A senior Western doplomat said: “The strategy Nato has come up with is a military strategy which references governance and development. But we’ve got to come up with a political strategy to address the unpopularity of the government, which is a driving force for the insurgency.” People giddy with optimism in 2001, when the Taleban fell, have grown weary of broken promises, civilian casualties and a government that steals everything from road tolls to elections.

President Barack Obama’s surge earlier this summer gave Nato’s International Security Assistance Force (Isaf) a renewed sense of momentum. But so far the results have been limited.

More than 8,000 US Marines stormed into southern Helmand in June, freeing British troops to launch the deadliest operation of the modern Afghan campaign.

Operation Panther’s Claw, just a few miles north of their Helmand headquarters, exacted the bloodiest day, in the bloodiest week, in the bloodiest month since 2001. The offensive was designed to secure one of the province’s most populous areas ahead of the elections on August 20. Yet on polling day, in Babaji, only 150 people came out to vote.

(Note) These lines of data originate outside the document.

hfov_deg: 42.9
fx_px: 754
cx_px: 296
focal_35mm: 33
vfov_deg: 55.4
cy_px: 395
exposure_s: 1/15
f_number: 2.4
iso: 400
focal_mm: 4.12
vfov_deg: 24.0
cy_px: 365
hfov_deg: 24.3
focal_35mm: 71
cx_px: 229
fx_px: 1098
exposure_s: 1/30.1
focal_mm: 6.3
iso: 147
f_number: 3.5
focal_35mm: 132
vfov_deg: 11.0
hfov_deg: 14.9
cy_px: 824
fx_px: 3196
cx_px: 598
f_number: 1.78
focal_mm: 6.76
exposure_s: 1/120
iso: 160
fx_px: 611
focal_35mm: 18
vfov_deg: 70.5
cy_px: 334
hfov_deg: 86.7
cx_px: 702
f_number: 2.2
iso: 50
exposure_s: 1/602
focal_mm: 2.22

Arguably, it is too early too see the impact of the uplift in Helmand. After years of bloody sweep operations that saw British troops descend on an area, flush the Taleban away and then leave, only for the insurgents to filter back in, locals are understandably sceptical of their promise to stay this time. Commanders insist they will stay until the Afghan security forces are strong enough to take over.

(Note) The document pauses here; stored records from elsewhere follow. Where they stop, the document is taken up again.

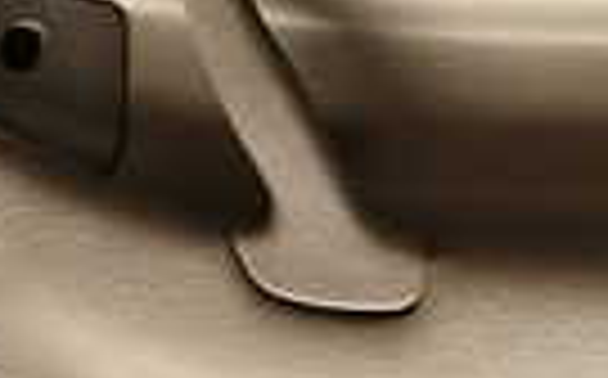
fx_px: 1953
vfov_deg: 11.0
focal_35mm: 118
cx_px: 635
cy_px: 36
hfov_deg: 17.2
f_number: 2
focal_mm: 4.5
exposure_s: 1/60
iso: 100
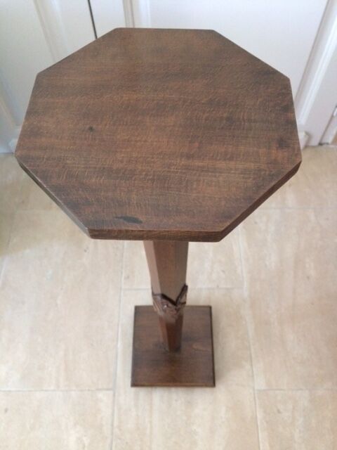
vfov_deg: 61.7
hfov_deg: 48.2
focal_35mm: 29
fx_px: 376
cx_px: 168
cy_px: 225
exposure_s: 1/17
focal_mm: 4.15
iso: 400
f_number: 2.2
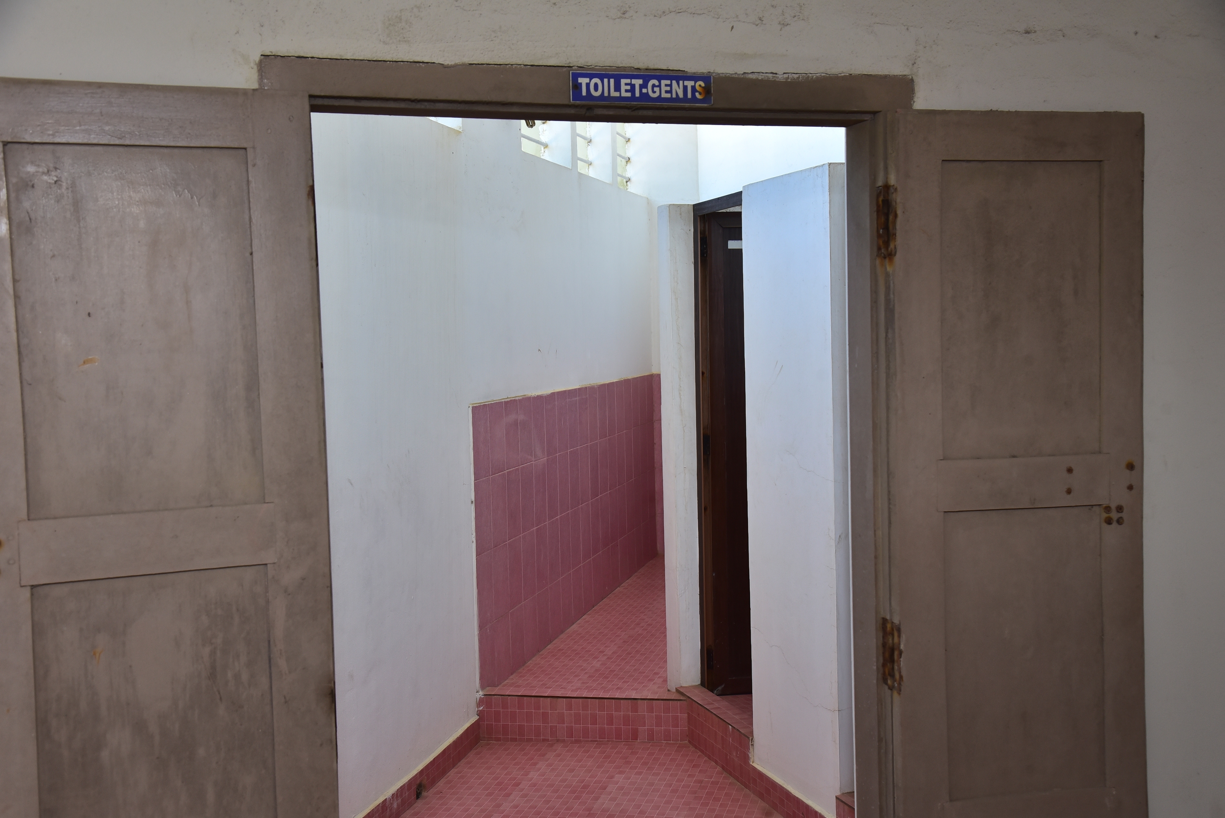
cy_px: 409
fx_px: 1362
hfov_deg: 48.4
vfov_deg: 33.4
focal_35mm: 40
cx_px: 612
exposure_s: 1/125
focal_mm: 40
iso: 500
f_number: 6.3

No one seems to know when that might be. Training the Afghan army has been one of the few tangible successes since 2001. But the army is still well short of its 134,000 target and largely incapable of operating without Nato support. The police force is widely derided as a bunch of uniformed thieves and heroin addicts.

Bolstering the Afghan forces is central to Nato’s exit strategy. But without a legitimate government in Kabul neither Nato nor the Afghan security forces will have any kind of meaningful mandate.

The problems stem from decisions at the Bonn Conference in 2001 to empower the many warlords and criminals whose unpopularity helped the Taleban to power in the mid 1990s.

A UK diplomat said: "There's no doubt we have invested a lot of money in a project and that project has been robbed. The history of our presence in Afghanistan is that we have let mafioso types in government rob, and rob again. We are empowering the worst elements of their society. We are basically rewarding vice. It can't be allowed to go unpunished."

More than a third of President Hamid Karzai’s three million votes have triggered fraud alerts. Officials are now wading through more than 2,700 allegations of ballot-box stuffing, police intimidation and phantom polling stations in a bid to claw back some semblance of credibility.

General McChrystal’s report recognises this: "The weakness of state institutions, malign actions of power-brokers, widespread corruption and abuse of power by various officials, and ISAF's own errors, have given Afghans little reason to support their government."